ASIC claims national advice exam to cost $300



A national exam for financial planners would potentially cost around $300 per head and would be conducted by industry bodies who set the questions, according to the head of Australian Securities and Investments Commission (ASIC).
ASIC chair Greg Medcraft made the comments at the public hearings of the Senate inquiry into the performance of the regulator in response to a question as to whether standard levels of knowledge were applied across the financial advice sector.
“We saw training in Australia as fragmented but it is not the job of ASIC to micro-manage training. We can manage outcomes but how we get there may vary; however an exam is more efficient and equitable,” Medcraft said.
When asked what resources ASIC would need to roll-out an exam across the financial advice sector, Medcraft stated ASIC could deliver a national exam at $300 per head with the industry administering the exam and setting the questions.
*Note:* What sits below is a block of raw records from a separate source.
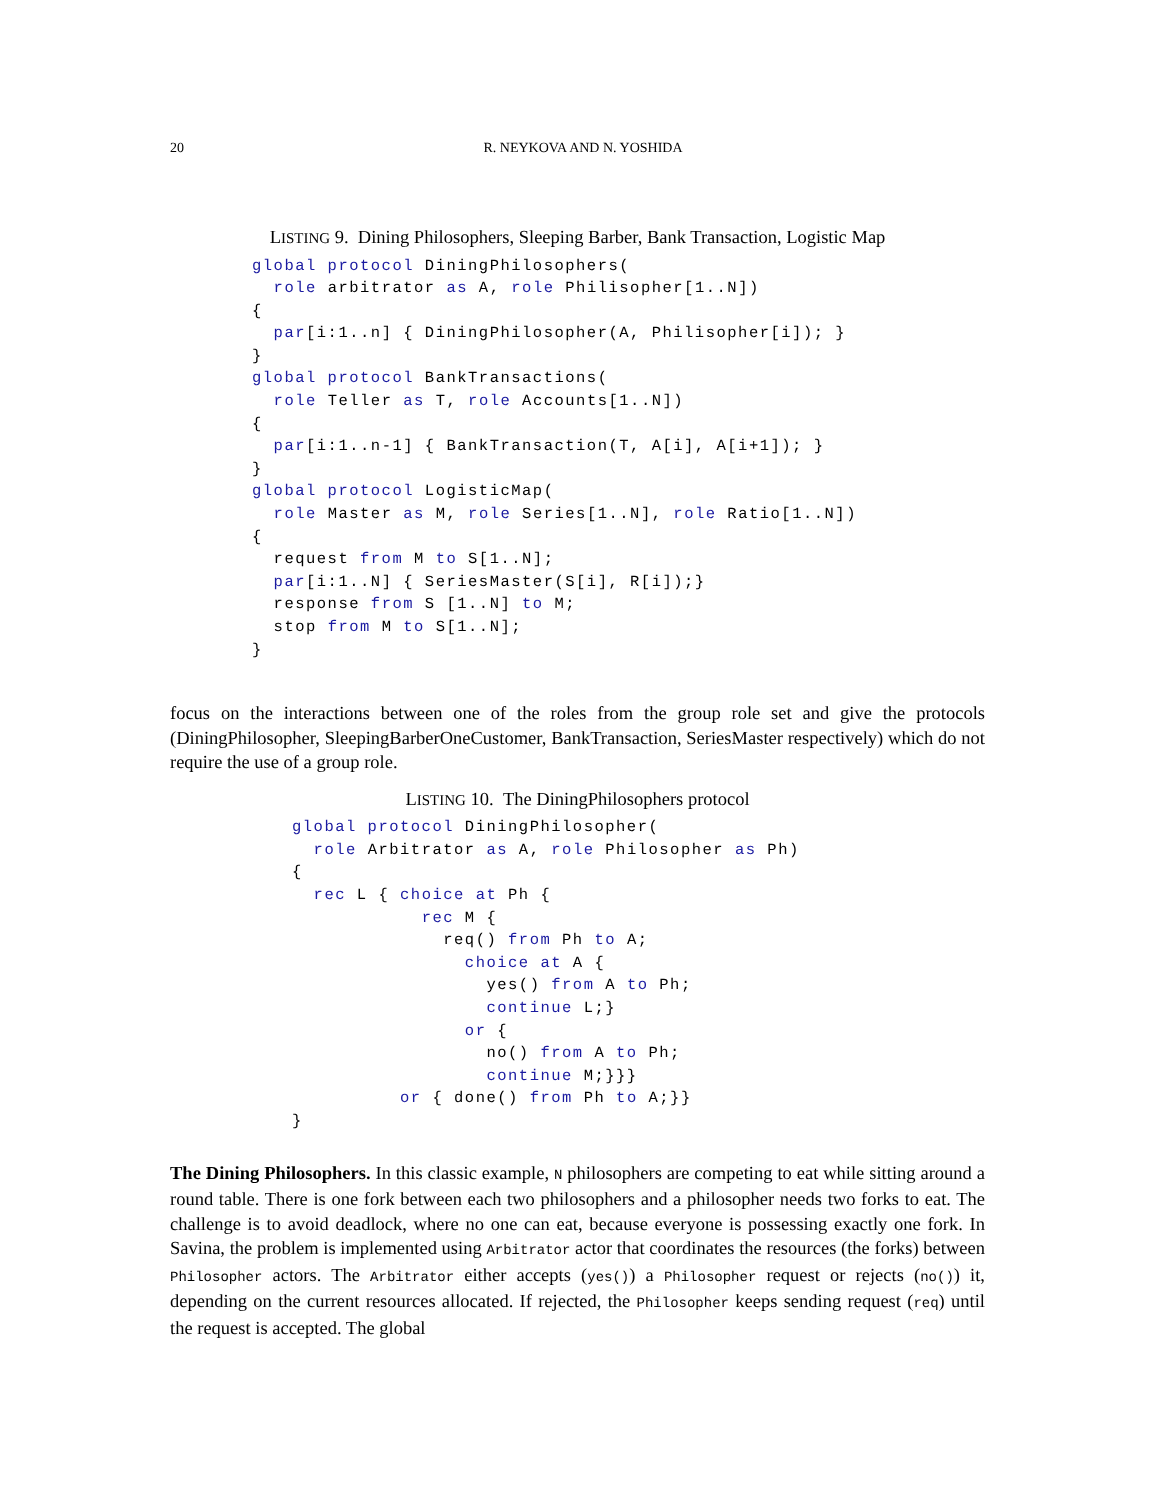20 R. NEYKOVA AND N. YOSHIDA
LISTING 9. Dining Philosophers, Sleeping Barber, Bank Transaction, Logistic Map
global protocol DiningPhilosophers(
  role arbitrator as A, role Philisopher[1..N])
{
  par[i:1..n] { DiningPhilosopher(A, Philisopher[i]); }
}
global protocol BankTransactions(
  role Teller as T, role Accounts[1..N])
{
  par[i:1..n-1] { BankTransaction(T, A[i], A[i+1]); }
}
global protocol LogisticMap(
  role Master as M, role Series[1..N], role Ratio[1..N])
{
  request from M to S[1..N];
  par[i:1..N] { SeriesMaster(S[i], R[i]);}
  response from S [1..N] to M;
  stop from M to S[1..N];
}
focus on the interactions between one of the roles from the group role set and give the protocols (DiningPhilosopher, SleepingBarberOneCustomer, BankTransaction, SeriesMaster respectively) which do not require the use of a group role.
LISTING 10. The DiningPhilosophers protocol
global protocol DiningPhilosopher(
  role Arbitrator as A, role Philosopher as Ph)
{
  rec L { choice at Ph {
            rec M {
              req() from Ph to A;
                choice at A {
                  yes() from A to Ph;
                  continue L;}
                or {
                  no() from A to Ph;
                  continue M;}}}
          or { done() from Ph to A;}}
}
The Dining Philosophers. In this classic example, N philosophers are competing to eat while sitting around a round table. There is one fork between each two philosophers and a philosopher needs two forks to eat. The challenge is to avoid deadlock, where no one can eat, because everyone is possessing exactly one fork. In Savina, the problem is implemented using Arbitrator actor that coordinates the resources (the forks) between Philosopher actors. The Arbitrator either accepts (yes()) a Philosopher request or rejects (no()) it, depending on the current resources allocated. If rejected, the Philosopher keeps sending request (req) until the request is accepted. The global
He stated that if an exam was delivered across the country it would assist in improving the advice sector and the cost of the exam would mean a “great deal for the savings of the country”.
ASIC deputy chair Peter Kell said ASIC still had some issues around adviser competencies such as the level at which they should be set and how they should be tested.
“In consultation with the industry we found that those who provide personal advice should have a tertiary qualification and they can show that by sitting a national exam.”
Medcraft said a national exam would also provide Australian advisers with levels of mutual recognition with the US and Canada, and their status would be recorded on a register as an “effective system for holding people accountable”.
Kell said at present ASIC did not have the ability to track advisers, especially employee advisers, and believed there were 14,000 to 15,000 within the advice sector.
“If we have a register it would allow us to see who they are, who they work for and where they are going. It would give a picture of industry to employers and consumers as well.”
The Financial Planning Association and the Association of Financial Advisers rejected the implementation of an exam during the Senate inquiry hearings claiming it would only assess an adviser’s technical knowledge but not their competency to give practical advice.